Saved data entries:
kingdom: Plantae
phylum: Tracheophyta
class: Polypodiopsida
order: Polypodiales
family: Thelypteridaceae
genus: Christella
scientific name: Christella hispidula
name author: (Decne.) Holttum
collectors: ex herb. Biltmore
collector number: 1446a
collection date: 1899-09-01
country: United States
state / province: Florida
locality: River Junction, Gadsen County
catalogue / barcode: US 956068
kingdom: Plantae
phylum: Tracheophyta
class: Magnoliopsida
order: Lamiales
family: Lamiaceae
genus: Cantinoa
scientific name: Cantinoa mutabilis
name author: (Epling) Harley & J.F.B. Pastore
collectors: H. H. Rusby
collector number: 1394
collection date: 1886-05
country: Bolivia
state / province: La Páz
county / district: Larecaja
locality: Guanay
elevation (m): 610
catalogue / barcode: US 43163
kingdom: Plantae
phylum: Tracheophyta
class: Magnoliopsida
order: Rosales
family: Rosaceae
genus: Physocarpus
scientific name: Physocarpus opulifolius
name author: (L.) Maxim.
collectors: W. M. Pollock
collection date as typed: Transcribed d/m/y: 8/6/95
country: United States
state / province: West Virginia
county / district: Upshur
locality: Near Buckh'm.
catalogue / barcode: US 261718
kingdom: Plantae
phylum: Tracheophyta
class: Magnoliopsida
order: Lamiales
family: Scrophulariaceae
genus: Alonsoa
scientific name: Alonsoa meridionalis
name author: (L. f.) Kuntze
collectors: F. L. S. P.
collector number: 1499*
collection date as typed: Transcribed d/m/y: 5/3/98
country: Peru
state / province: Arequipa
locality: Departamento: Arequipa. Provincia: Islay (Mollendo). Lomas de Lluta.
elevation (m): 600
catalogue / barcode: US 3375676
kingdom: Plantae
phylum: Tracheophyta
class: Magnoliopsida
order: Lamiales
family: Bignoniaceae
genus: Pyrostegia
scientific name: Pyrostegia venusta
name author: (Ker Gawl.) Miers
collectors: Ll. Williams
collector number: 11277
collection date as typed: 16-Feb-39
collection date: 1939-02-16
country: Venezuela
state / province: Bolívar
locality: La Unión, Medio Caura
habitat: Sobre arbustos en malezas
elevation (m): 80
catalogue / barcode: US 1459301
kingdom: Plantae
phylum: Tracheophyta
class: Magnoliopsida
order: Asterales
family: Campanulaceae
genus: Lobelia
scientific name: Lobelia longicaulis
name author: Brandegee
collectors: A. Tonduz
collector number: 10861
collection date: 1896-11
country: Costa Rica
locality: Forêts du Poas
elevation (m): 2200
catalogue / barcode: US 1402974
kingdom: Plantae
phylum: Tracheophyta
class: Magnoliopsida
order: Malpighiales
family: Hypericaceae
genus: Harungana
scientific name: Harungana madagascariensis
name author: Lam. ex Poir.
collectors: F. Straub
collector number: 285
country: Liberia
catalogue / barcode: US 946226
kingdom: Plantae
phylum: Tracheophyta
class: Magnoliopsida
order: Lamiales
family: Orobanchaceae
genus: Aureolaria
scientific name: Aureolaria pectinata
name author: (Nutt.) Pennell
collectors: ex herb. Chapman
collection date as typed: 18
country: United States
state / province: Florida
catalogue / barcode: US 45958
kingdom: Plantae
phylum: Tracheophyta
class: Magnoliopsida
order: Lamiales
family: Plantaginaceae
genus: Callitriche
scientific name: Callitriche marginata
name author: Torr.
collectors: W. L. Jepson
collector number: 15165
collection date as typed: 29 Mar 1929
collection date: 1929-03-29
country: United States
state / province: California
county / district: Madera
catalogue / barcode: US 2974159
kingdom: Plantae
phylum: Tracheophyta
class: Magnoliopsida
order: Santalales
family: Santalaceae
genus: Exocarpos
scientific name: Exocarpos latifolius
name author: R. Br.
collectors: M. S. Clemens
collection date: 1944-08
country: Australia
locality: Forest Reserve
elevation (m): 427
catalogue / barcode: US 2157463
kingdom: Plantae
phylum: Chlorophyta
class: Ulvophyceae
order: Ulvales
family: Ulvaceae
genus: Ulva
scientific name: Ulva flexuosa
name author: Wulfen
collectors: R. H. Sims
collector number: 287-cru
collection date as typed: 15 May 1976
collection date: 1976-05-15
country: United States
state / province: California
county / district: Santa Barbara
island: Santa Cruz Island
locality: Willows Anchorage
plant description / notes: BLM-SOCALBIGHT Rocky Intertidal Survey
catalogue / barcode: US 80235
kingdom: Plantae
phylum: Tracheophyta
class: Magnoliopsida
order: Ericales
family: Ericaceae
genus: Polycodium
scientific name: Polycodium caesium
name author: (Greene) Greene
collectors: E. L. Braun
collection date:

[Task instructions] Rewrite each line of the material as a row in a Markdown table with the columns Row and Line, numbering the rows in order and skipping any blank lines.

[Exercise output]
| Row | Line |
|---|---|
| 1 | kingdom: Plantae |
| 2 | phylum: Tracheophyta |
| 3 | class: Polypodiopsida |
| 4 | order: Polypodiales |
| 5 | family: Thelypteridaceae |
| 6 | genus: Christella |
| 7 | scientific name: Christella hispidula |
| 8 | name author: (Decne.) Holttum |
| 9 | collectors: ex herb. Biltmore |
| 10 | collector number: 1446a |
| 11 | collection date: 1899-09-01 |
| 12 | country: United States |
| 13 | state / province: Florida |
| 14 | locality: River Junction, Gadsen County |
| 15 | catalogue / barcode: US 956068 |
| 16 | kingdom: Plantae |
| 17 | phylum: Tracheophyta |
| 18 | class: Magnoliopsida |
| 19 | order: Lamiales |
| 20 | family: Lamiaceae |
| 21 | genus: Cantinoa |
| 22 | scientific name: Cantinoa mutabilis |
| 23 | name author: (Epling) Harley & J.F.B. Pastore |
| 24 | collectors: H. H. Rusby |
| 25 | collector number: 1394 |
| 26 | collection date: 1886-05 |
| 27 | country: Bolivia |
| 28 | state / province: La Páz |
| 29 | county / district: Larecaja |
| 30 | locality: Guanay |
| 31 | elevation (m): 610 |
| 32 | catalogue / barcode: US 43163 |
| 33 | kingdom: Plantae |
| 34 | phylum: Tracheophyta |
| 35 | class: Magnoliopsida |
| 36 | order: Rosales |
| 37 | family: Rosaceae |
| 38 | genus: Physocarpus |
| 39 | scientific name: Physocarpus opulifolius |
| 40 | name author: (L.) Maxim. |
| 41 | collectors: W. M. Pollock |
| 42 | collection date as typed: Transcribed d/m/y: 8/6/95 |
| 43 | country: United States |
| 44 | state / province: West Virginia |
| 45 | county / district: Upshur |
| 46 | locality: Near Buckh'm. |
| 47 | catalogue / barcode: US 261718 |
| 48 | kingdom: Plantae |
| 49 | phylum: Tracheophyta |
| 50 | class: Magnoliopsida |
| 51 | order: Lamiales |
| 52 | family: Scrophulariaceae |
| 53 | genus: Alonsoa |
| 54 | scientific name: Alonsoa meridionalis |
| 55 | name author: (L. f.) Kuntze |
| 56 | collectors: F. L. S. P. |
| 57 | collector number: 1499* |
| 58 | collection date as typed: Transcribed d/m/y: 5/3/98 |
| 59 | country: Peru |
| 60 | state / province: Arequipa |
| 61 | locality: Departamento: Arequipa. Provincia: Islay (Mollendo). Lomas de Lluta. |
| 62 | elevation (m): 600 |
| 63 | catalogue / barcode: US 3375676 |
| 64 | kingdom: Plantae |
| 65 | phylum: Tracheophyta |
| 66 | class: Magnoliopsida |
| 67 | order: Lamiales |
| 68 | family: Bignoniaceae |
| 69 | genus: Pyrostegia |
| 70 | scientific name: Pyrostegia venusta |
| 71 | name author: (Ker Gawl.) Miers |
| 72 | collectors: Ll. Williams |
| 73 | collector number: 11277 |
| 74 | collection date as typed: 16-Feb-39 |
| 75 | collection date: 1939-02-16 |
| 76 | country: Venezuela |
| 77 | state / province: Bolívar |
| 78 | locality: La Unión, Medio Caura |
| 79 | habitat: Sobre arbustos en malezas |
| 80 | elevation (m): 80 |
| 81 | catalogue / barcode: US 1459301 |
| 82 | kingdom: Plantae |
| 83 | phylum: Tracheophyta |
| 84 | class: Magnoliopsida |
| 85 | order: Asterales |
| 86 | family: Campanulaceae |
| 87 | genus: Lobelia |
| 88 | scientific name: Lobelia longicaulis |
| 89 | name author: Brandegee |
| 90 | collectors: A. Tonduz |
| 91 | collector number: 10861 |
| 92 | collection date: 1896-11 |
| 93 | country: Costa Rica |
| 94 | locality: Forêts du Poas |
| 95 | elevation (m): 2200 |
| 96 | catalogue / barcode: US 1402974 |
| 97 | kingdom: Plantae |
| 98 | phylum: Tracheophyta |
| 99 | class: Magnoliopsida |
| 100 | order: Malpighiales |
| 101 | family: Hypericaceae |
| 102 | genus: Harungana |
| 103 | scientific name: Harungana madagascariensis |
| 104 | name author: Lam. ex Poir. |
| 105 | collectors: F. Straub |
| 106 | collector number: 285 |
| 107 | country: Liberia |
| 108 | catalogue / barcode: US 946226 |
| 109 | kingdom: Plantae |
| 110 | phylum: Tracheophyta |
| 111 | class: Magnoliopsida |
| 112 | order: Lamiales |
| 113 | family: Orobanchaceae |
| 114 | genus: Aureolaria |
| 115 | scientific name: Aureolaria pectinata |
| 116 | name author: (Nutt.) Pennell |
| 117 | collectors: ex herb. Chapman |
| 118 | collection date as typed: 18 |
| 119 | country: United States |
| 120 | state / province: Florida |
| 121 | catalogue / barcode: US 45958 |
| 122 | kingdom: Plantae |
| 123 | phylum: Tracheophyta |
| 124 | class: Magnoliopsida |
| 125 | order: Lamiales |
| 126 | family: Plantaginaceae |
| 127 | genus: Callitriche |
| 128 | scientific name: Callitriche marginata |
| 129 | name author: Torr. |
| 130 | collectors: W. L. Jepson |
| 131 | collector number: 15165 |
| 132 | collection date as typed: 29 Mar 1929 |
| 133 | collection date: 1929-03-29 |
| 134 | country: United States |
| 135 | state / province: California |
| 136 | county / district: Madera |
| 137 | catalogue / barcode: US 2974159 |
| 138 | kingdom: Plantae |
| 139 | phylum: Tracheophyta |
| 140 | class: Magnoliopsida |
| 141 | order: Santalales |
| 142 | family: Santalaceae |
| 143 | genus: Exocarpos |
| 144 | scientific name: Exocarpos latifolius |
| 145 | name author: R. Br. |
| 146 | collectors: M. S. Clemens |
| 147 | collection date: 1944-08 |
| 148 | country: Australia |
| 149 | locality: Forest Reserve |
| 150 | elevation (m): 427 |
| 151 | catalogue / barcode: US 2157463 |
| 152 | kingdom: Plantae |
| 153 | phylum: Chlorophyta |
| 154 | class: Ulvophyceae |
| 155 | order: Ulvales |
| 156 | family: Ulvaceae |
| 157 | genus: Ulva |
| 158 | scientific name: Ulva flexuosa |
| 159 | name author: Wulfen |
| 160 | collectors: R. H. Sims |
| 161 | collector number: 287-cru |
| 162 | collection date as typed: 15 May 1976 |
| 163 | collection date: 1976-05-15 |
| 164 | country: United States |
| 165 | state / province: California |
| 166 | county / district: Santa Barbara |
| 167 | island: Santa Cruz Island |
| 168 | locality: Willows Anchorage |
| 169 | plant description / notes: BLM-SOCALBIGHT Rocky Intertidal Survey |
| 170 | catalogue / barcode: US 80235 |
| 171 | kingdom: Plantae |
| 172 | phylum: Tracheophyta |
| 173 | class: Magnoliopsida |
| 174 | order: Ericales |
| 175 | family: Ericaceae |
| 176 | genus: Polycodium |
| 177 | scientific name: Polycodium caesium |
| 178 | name author: (Greene) Greene |
| 179 | collectors: E. L. Braun |
| 180 | collection date: |